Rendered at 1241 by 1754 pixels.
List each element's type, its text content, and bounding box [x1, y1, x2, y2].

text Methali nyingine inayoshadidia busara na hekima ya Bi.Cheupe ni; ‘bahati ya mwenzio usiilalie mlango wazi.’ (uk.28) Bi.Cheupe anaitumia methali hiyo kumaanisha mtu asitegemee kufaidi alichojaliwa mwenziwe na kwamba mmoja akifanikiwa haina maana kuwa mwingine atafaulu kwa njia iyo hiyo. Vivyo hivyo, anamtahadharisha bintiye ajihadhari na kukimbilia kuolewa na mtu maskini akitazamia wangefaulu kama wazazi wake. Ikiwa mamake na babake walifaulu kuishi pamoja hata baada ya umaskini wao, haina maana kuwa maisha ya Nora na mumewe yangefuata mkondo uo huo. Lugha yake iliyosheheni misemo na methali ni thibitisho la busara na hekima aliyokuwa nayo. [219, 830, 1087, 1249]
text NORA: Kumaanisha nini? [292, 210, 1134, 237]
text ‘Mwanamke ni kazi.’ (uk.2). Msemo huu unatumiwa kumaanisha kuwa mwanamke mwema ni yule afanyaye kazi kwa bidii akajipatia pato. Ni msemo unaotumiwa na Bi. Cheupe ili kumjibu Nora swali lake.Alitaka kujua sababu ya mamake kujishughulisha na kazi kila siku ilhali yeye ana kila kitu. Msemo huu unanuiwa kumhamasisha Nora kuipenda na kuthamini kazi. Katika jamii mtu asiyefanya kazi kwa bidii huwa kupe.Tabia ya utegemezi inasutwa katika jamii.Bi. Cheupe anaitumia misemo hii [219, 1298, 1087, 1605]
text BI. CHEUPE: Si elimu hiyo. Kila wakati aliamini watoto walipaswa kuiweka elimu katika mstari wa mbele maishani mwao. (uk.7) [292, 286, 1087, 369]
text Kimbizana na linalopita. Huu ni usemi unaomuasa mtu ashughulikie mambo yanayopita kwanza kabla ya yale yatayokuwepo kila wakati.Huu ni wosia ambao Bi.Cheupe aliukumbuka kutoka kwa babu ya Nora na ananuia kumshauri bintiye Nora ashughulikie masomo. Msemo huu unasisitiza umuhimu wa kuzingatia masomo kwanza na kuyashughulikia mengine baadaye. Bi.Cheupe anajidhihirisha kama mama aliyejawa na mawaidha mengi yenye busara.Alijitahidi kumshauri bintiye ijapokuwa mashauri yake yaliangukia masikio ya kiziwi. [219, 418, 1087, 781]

= = = = = = =

• PROBLEM TO WORK ON
Retyping every line above exactly is all that is needed.

• TASK OUTPUT
Rendered at 1241 by 1754 pixels.
List each element's type, its text content, and bounding box [x1, y1, x2, y2].

text Methali nyingine inayoshadidia busara na hekima ya Bi.Cheupe ni; ‘bahati ya mwenzio usiilalie mlango wazi.’ (uk.28) Bi.Cheupe anaitumia methali hiyo kumaanisha mtu asitegemee kufaidi alichojaliwa mwenziwe na kwamba mmoja akifanikiwa haina maana kuwa mwingine atafaulu kwa njia iyo hiyo. Vivyo hivyo, anamtahadharisha bintiye ajihadhari na kukimbilia kuolewa na mtu maskini akitazamia wangefaulu kama wazazi wake. Ikiwa mamake na babake walifaulu kuishi pamoja hata baada ya umaskini wao, haina maana kuwa maisha ya Nora na mumewe yangefuata mkondo uo huo. Lugha yake iliyosheheni misemo na methali ni thibitisho la busara na hekima aliyokuwa nayo. [219, 830, 1087, 1249]
text NORA: Kumaanisha nini? [292, 210, 1134, 237]
text ‘Mwanamke ni kazi.’ (uk.2). Msemo huu unatumiwa kumaanisha kuwa mwanamke mwema ni yule afanyaye kazi kwa bidii akajipatia pato. Ni msemo unaotumiwa na Bi. Cheupe ili kumjibu Nora swali lake.Alitaka kujua sababu ya mamake kujishughulisha na kazi kila siku ilhali yeye ana kila kitu. Msemo huu unanuiwa kumhamasisha Nora kuipenda na kuthamini kazi. Katika jamii mtu asiyefanya kazi kwa bidii huwa kupe.Tabia ya utegemezi inasutwa katika jamii.Bi. Cheupe anaitumia misemo hii [219, 1298, 1087, 1605]
text BI. CHEUPE: Si elimu hiyo. Kila wakati aliamini watoto walipaswa kuiweka elimu katika mstari wa mbele maishani mwao. (uk.7) [292, 286, 1087, 369]
text Kimbizana na linalopita. Huu ni usemi unaomuasa mtu ashughulikie mambo yanayopita kwanza kabla ya yale yatayokuwepo kila wakati.Huu ni wosia ambao Bi.Cheupe aliukumbuka kutoka kwa babu ya Nora na ananuia kumshauri bintiye Nora ashughulikie masomo. Msemo huu unasisitiza umuhimu wa kuzingatia masomo kwanza na kuyashughulikia mengine baadaye. Bi.Cheupe anajidhihirisha kama mama aliyejawa na mawaidha mengi yenye busara.Alijitahidi kumshauri bintiye ijapokuwa mashauri yake yaliangukia masikio ya kiziwi. [219, 418, 1087, 781]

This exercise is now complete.